Remembrance Sunday

Remembrance Sunday 2017

12 November 2017

1 Thessalonians 4:13-end

 May I speak this morning in the name of God, the Father, God the Son and God the Holy Spirit.  Amen.

Remembrance Sunday is an important event in the life of this nation.

In an age when there seems to be little in the way of unity or common life, in which everyone is plugged into their own devices doing their own thing, there are not that many times when so many people around the country are going to be doing the same thing at the same time.

But today is one of those times and today we, as a country, are remembering and honouring the memory of all those who have given their lives in times of war.

Remembrance Sunday takes place close to Armistice Day on the 11th November because it was intended originally to remember the fallen of the Great War.  The names of those who died from Hadlow are always memorialised here in the window and at the memorial in the cemetery and we shall be reading from the list of the fallen there later this morning.

For the last three years there have been many 100th anniversaries in relation to the Great War.  In 2014 it was 100 years since that war started,  next year it will be 100 years since it ended and this year marks the 100th anniversary of the Battle of Passchendaele.

If your only experience of battle is watching Game of Thrones then it is easy to imagine that this battle took place across a few hours, there were some awesome special effects and then the survivors went home in time for a feast. Actually the battle of Passchendaele lasted from July to November 1917, some five months, and it is believed that about 260,000 men died on each side, or over half a million people died in the hell on earth that was the trenches of Ypres.

The Great War was such a hideous and traumatic experience for the people and nations involved that it was also referred to as the war to end all wars.

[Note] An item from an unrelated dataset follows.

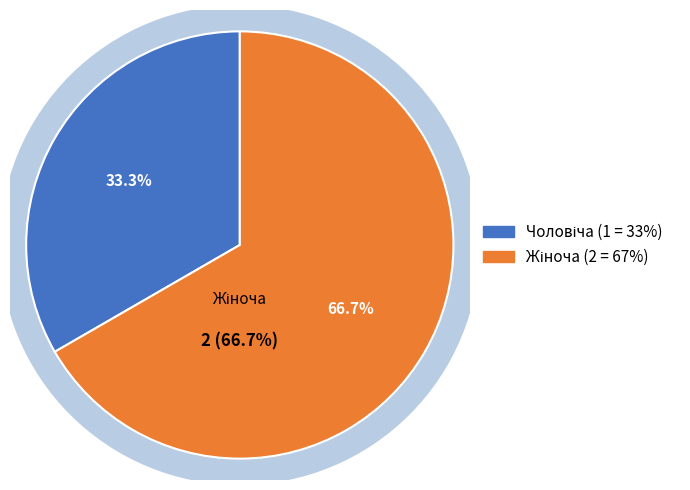

The Жіноча slice represents 52% of the pie. True or false?

False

If it had been the war to end all wars then how different things would feel right now.  Imagine if next year we were celebrating not only 100 years since the end of the Great War but also 100 years of peace. But, sadly, history has proved very different and within less than a generation from 1918 there was another great war, so they had to start giving them numbers, and the fallen of the Second World War are also memorialized here and at the cemetery.  And, as we know, in the 70 years since the end of the Second World War there has only been one year in which British service personnel have not been involved in some kind of conflict.  At the height of the Iraq war I took a Remembrance Service in my previous parish and I read out the names of the 300 British soldiers who had died at that point in the conflict.

So Remembrance Sunday is no longer just about remembering the fallen of the First World War it is about remembering and honouring all those who have died in battle in defence of this country.  And we should be under no illusions that if those men and women from the Army, Navy, RAF had not gone to fight and been prepared to pay the ultimate price then the history of Europe and this life of this nation would have looked very different.  And we do remember and honour all those who died so that we might live.

But I also want to strike a note of caution.  We should never confuse remembering and honouring the dead with the glorification of war and the attitudes which lead to war.

It does not dishonor the dead that we should strive for all that makes for peace, indeed I believe that is what they fought and died for and, at the end of this service, we make a corporate commitment to be peacemakers.  As a Christian I seek to follow the Prince of Peace but even if you are not a Christian please do not fall into the trap of thinking that seeking peace is somehow inimical to remembering those who have died.

And speaking as a Christian, from my pulpit, on a Sunday it would be hugely remiss of me not to mention the Christian hope, the Christian belief, that actually death does not have the final word.

In the reading we heard just now St Paul is saying something about that hope:

“We believe that Jesus died and rose again and so we believe that God will bring with Jesus those who have fallen asleep in him.”

At the heart of the Christian faith lies not just the cross of Jesus but also the resurrection of Jesus and that resurrection was not just for him but for all those who have died, which includes those who died at Passchendaele, those who died in Iraq and in every other battle before and since, and, of course, it also applies to us.

So this Sunday, and every Remembrance Sunday, we remember and honour all those who have died in battle.  But we also commit ourselves to seeking peace and speaking peace to a world which seems in thrall to the allure of war and, as Christians, we also remind ourselves that whilst we remember and honour the dead we do not believe that death has the final word over them or over us, that God is not God of the dead but of the living and all who have fallen asleep in Christ are alive in him.